Pavia, 10 agosto 2017 - "Non è una questione campanilistica, ma di operatività e di funzionalità dell’ente camerale. E di rispetto dei criteri che erano stati fissati, che riteniamo non siano stati applicati correttamente". Franco Bosi, presidente della Camera di commercio di Pavia, conferma l’intenzione di ricorrere contro il decreto firmato l’altro ieri dal ministro allo Sviluppo economico, Carlo Calenda, per la riforma e il riordino delle Camere di commercio. Pavia non contesta l’accorpamento con Cremona e Mantova, ma la sede legale (o principale) data a Mantova e non a Pavia. "Unioncamere - spiega il presidente Bosi - aveva dato criteri per gli accorpamenti, tra cui la sede legale, inizialmente definita primaria, nella Camera con più iscritti". I numeri (al 31 dicembre 2016) delle imprese e unità locali non lascerebbero dubbi: 58.068 Pavia, 49.750 Mantova e 36.824 Cremona. Ma Cremona e Mantova hanno fatto un "matrimonio" a due, raggiungendo così quota 86.574 e stabilendo la sede a Mantova. A questo punto, se l’accorpamento fosse stato tra Cremona e Mantova già unite e dopo si fosse aggiunta Pavia, la sede legale dovrebbe in effetti rimanere a Mantova. "Ma così non è stato - precisa Bosi - perché il loro accordo non era stato fatto nei termini previsti dalla legge ma è stato posteriore, non ha valenza. Tant’è che l’accorpamento è a tre. E ci opponiamo alla scelta fatta sulla sede a Mantova. Convocherò la Giunta per deliberare come procedere". Un ricorso al Tar per la sede legale non è certo una buon inizio per il nuovo ente camerale.

"Non è una bella premessa - ammette Bosi - ma ci opponiamo a una scelta che sembra dettata esclusivamente da motivazioni campanilistiche, che non servono a nessuno. Dobbiamo renderci conto che raccogliamo tutto il mondo associativo di un territorio e la sede operativa deve rimanere dove ci sono le aziende. Non solo.

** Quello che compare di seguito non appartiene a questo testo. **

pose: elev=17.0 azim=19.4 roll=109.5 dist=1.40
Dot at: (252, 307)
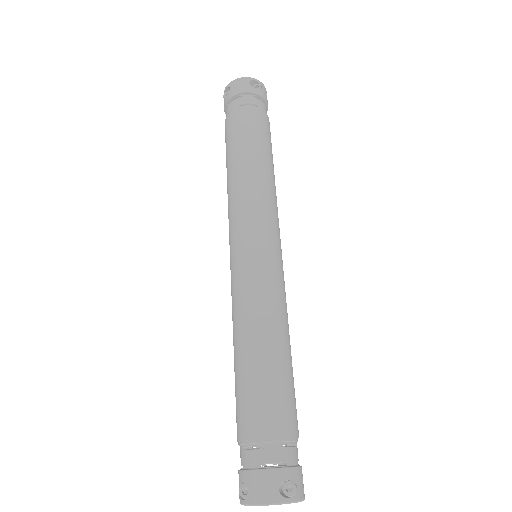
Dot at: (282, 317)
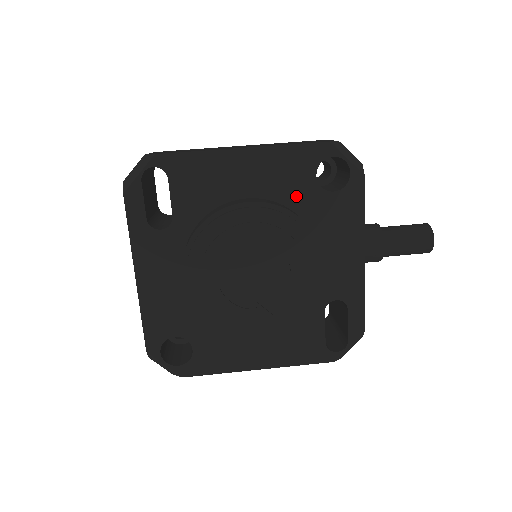
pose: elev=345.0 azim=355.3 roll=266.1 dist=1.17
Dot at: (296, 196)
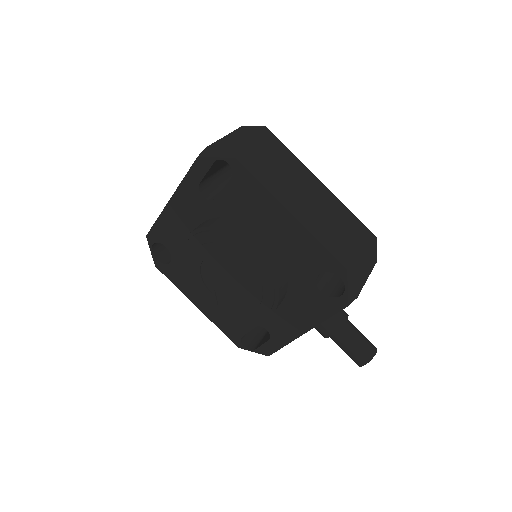
Dot at: (297, 269)
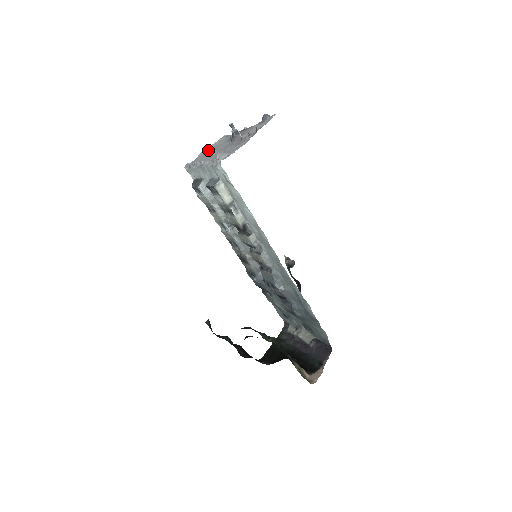
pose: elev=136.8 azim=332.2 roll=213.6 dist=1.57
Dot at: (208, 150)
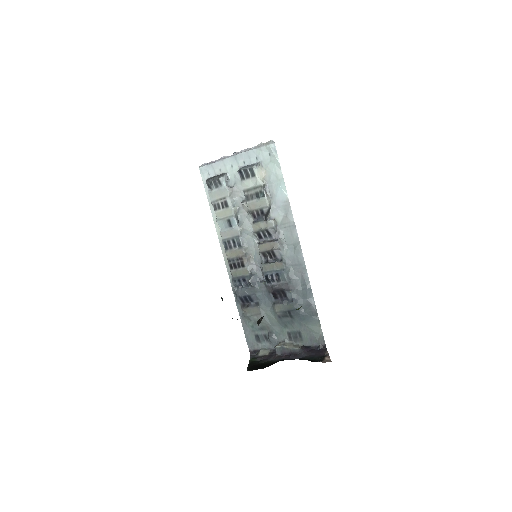
Dot at: occluded
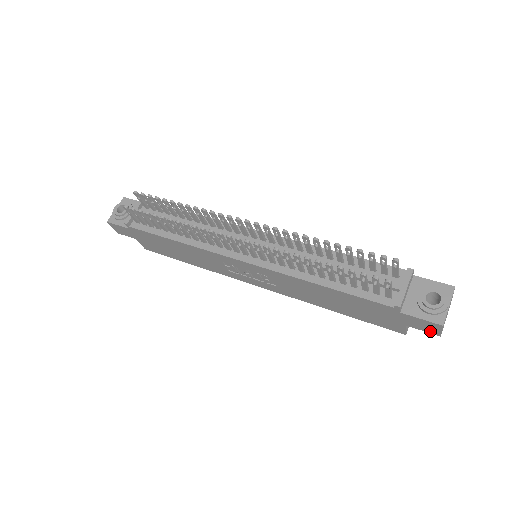
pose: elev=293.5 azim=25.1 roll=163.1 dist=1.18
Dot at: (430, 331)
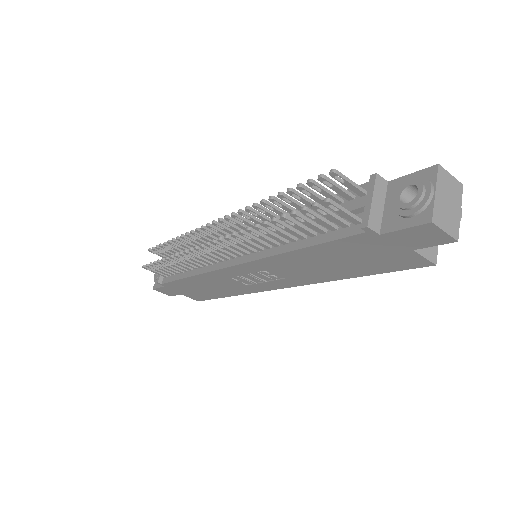
Dot at: (439, 241)
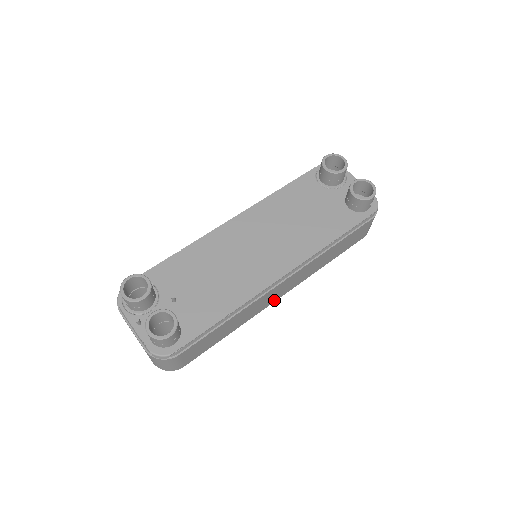
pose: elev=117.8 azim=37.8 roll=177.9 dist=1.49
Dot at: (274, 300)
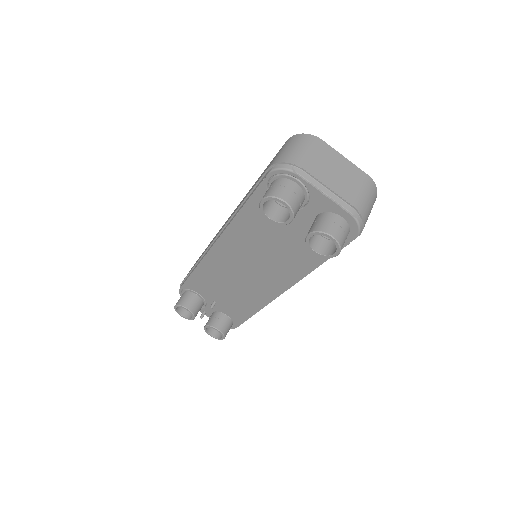
Dot at: occluded
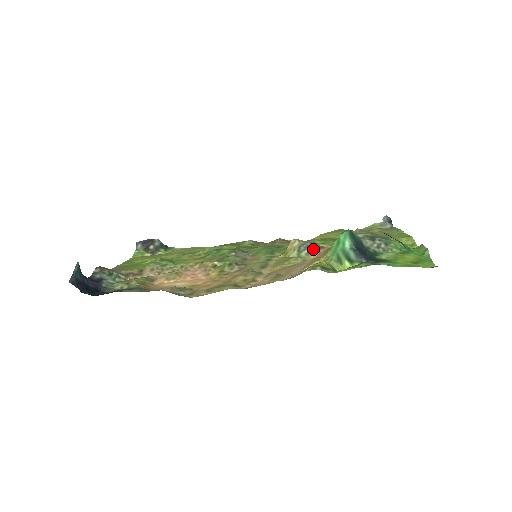
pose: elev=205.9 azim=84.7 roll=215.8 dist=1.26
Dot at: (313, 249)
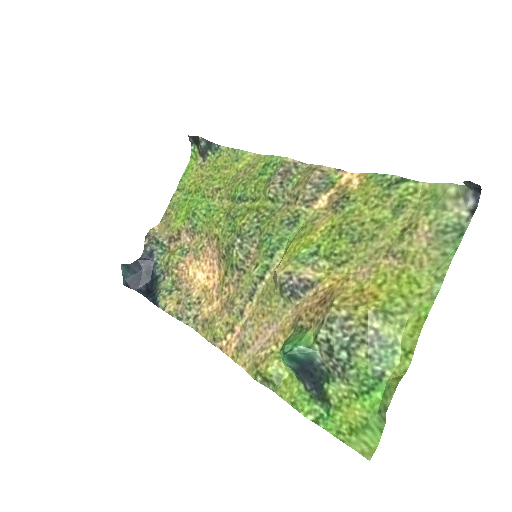
Dot at: (295, 292)
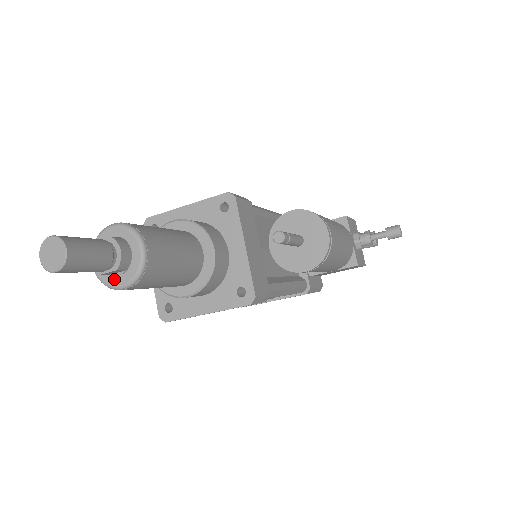
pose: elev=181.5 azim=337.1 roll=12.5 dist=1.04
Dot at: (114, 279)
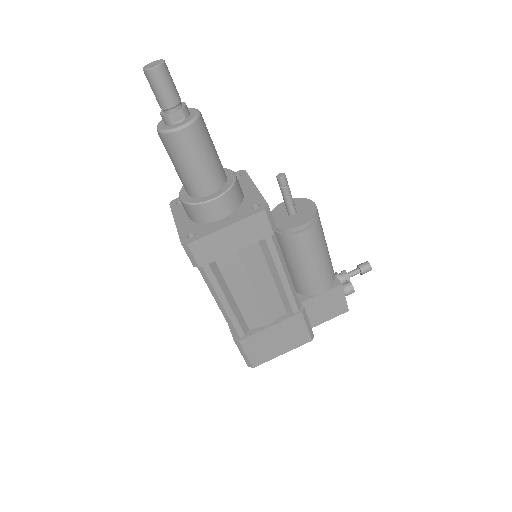
Dot at: (175, 125)
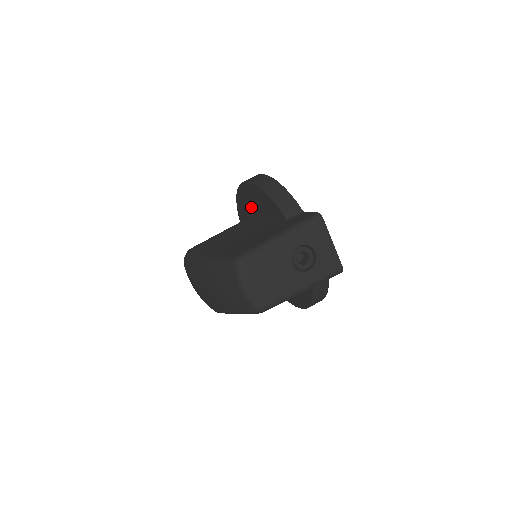
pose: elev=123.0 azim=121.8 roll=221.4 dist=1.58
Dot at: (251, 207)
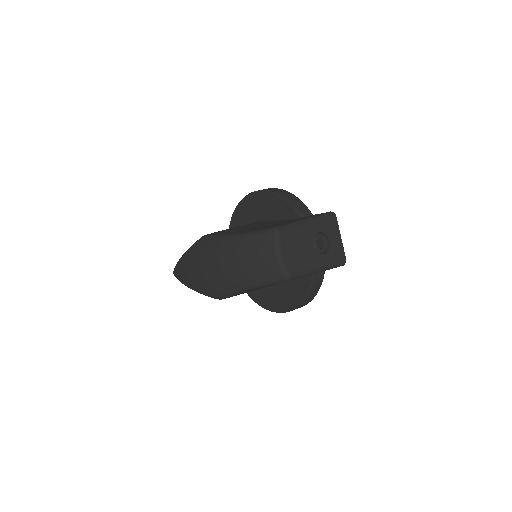
Dot at: (253, 216)
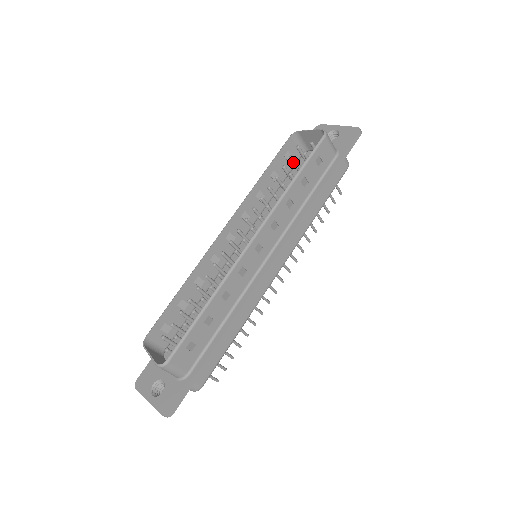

Pavia ha un polo universitario importante, che non hanno né Mantova né Cremona: un aspetto tutt’altro che secondario, anche nell’ottica delle priorità fissate dallo stesso Ministero, tra cui l’industria 4.0 e l’alternanza scuola-lavoro". Ma quello della Camera di commercio di Pavia non è l’unico ricorso annunciato contro il decreto firmato dal ministro Calenda. "Regione Lombardia valuterà quali iniziative assumere, compresa la possibilità di un ricorso contro il decreto": lo ha detto ieri Mauro Parolini, assessore allo Sviluppo economico di Regione Lombardia. In questo caso non sulla sede legale, ma sull’autonomia dell’ente camerale pavese, in deroga alla legge, come richiesto appunto dalla Regione. Ma la Camera di commercio di Pavia non si era espressa per l’accorpamento con Cremona e Mantova? "Noi come ente camerale - risponde il presidente Bosi - non possiamo chiedere una deroga, lo può fare la Regione". Anche con la firma del decreto, insomma, non è ancora detta l’ultima parola, che spetterà al Tribunale amministrativo chiamato a pronunciarsi su accorpamento e sede legale.